START INFORMATION SHOWN

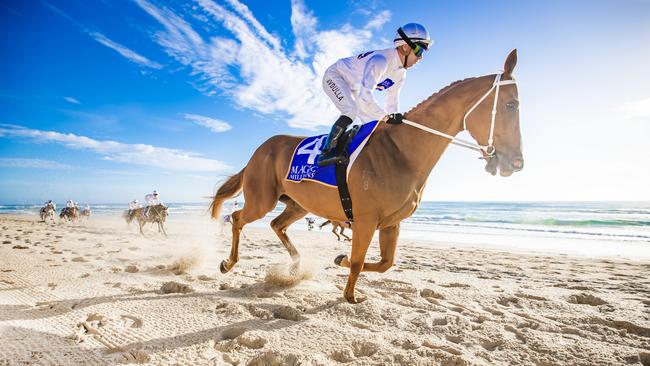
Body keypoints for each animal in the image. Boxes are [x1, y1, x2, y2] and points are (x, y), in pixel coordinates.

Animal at [211, 50, 520, 304]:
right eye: (511, 105)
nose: (517, 162)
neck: (402, 151)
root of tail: (259, 150)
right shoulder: (365, 220)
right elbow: (360, 260)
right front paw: (350, 294)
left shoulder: (391, 223)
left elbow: (385, 263)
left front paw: (341, 259)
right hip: (261, 199)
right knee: (237, 218)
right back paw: (229, 262)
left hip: (298, 204)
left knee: (277, 225)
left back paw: (296, 265)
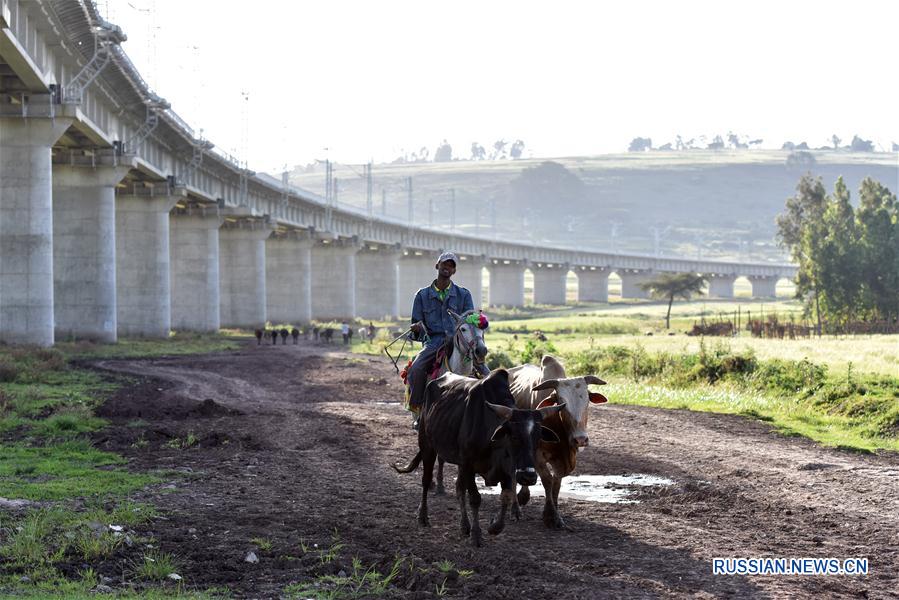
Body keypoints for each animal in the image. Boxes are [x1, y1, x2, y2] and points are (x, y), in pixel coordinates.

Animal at [510, 354, 608, 528]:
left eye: (587, 401)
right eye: (562, 403)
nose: (581, 439)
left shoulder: (563, 459)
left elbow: (556, 483)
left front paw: (556, 515)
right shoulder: (538, 456)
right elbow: (548, 481)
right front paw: (550, 515)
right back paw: (515, 509)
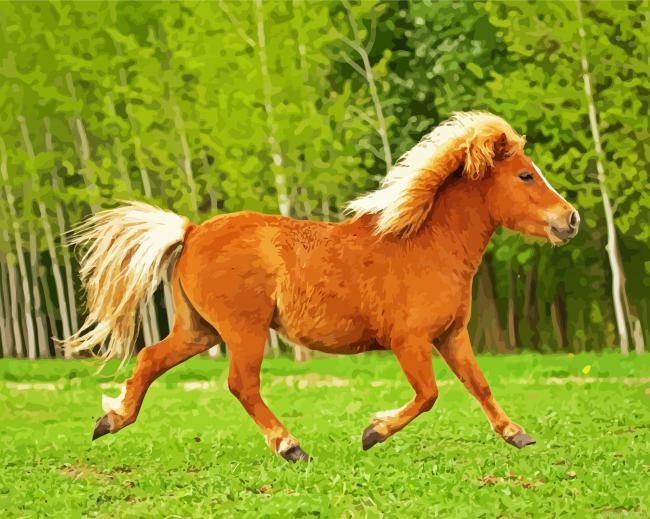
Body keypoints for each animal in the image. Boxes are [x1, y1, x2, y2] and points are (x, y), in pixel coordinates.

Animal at [64, 111, 580, 462]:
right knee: (241, 384)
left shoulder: (452, 335)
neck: (427, 245)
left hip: (199, 331)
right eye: (526, 175)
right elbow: (429, 394)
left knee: (151, 359)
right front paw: (373, 431)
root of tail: (190, 232)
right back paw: (290, 447)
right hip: (244, 331)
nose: (571, 219)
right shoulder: (409, 341)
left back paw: (110, 419)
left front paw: (516, 433)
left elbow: (479, 384)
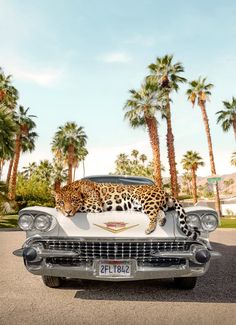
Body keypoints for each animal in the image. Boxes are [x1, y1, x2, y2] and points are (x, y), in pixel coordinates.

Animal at [53, 178, 199, 239]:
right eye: (61, 202)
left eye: (73, 201)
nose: (67, 212)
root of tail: (164, 191)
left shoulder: (95, 204)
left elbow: (82, 206)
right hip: (143, 206)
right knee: (159, 211)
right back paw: (161, 220)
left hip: (147, 200)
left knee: (153, 214)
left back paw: (150, 228)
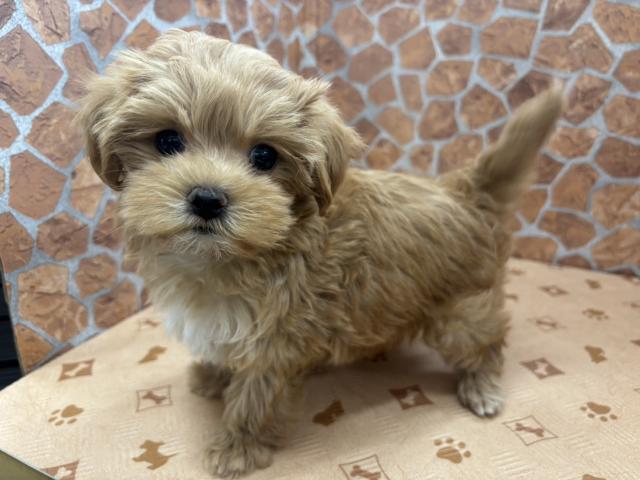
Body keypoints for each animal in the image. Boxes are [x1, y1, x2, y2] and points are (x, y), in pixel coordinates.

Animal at [77, 29, 562, 478]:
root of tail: (465, 190)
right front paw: (213, 374)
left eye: (264, 155)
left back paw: (482, 386)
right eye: (167, 141)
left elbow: (254, 399)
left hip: (460, 311)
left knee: (487, 339)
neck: (222, 259)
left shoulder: (274, 343)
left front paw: (237, 448)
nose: (208, 199)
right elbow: (223, 351)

END INFORMATION SHOWN

Filter the records for lines holding the string "knee". Copy each one.

right knee: (237, 218)
left knee: (277, 225)
right knee: (241, 384)
left knee: (151, 359)
right knee: (159, 211)
left knee: (153, 214)
left knee: (487, 339)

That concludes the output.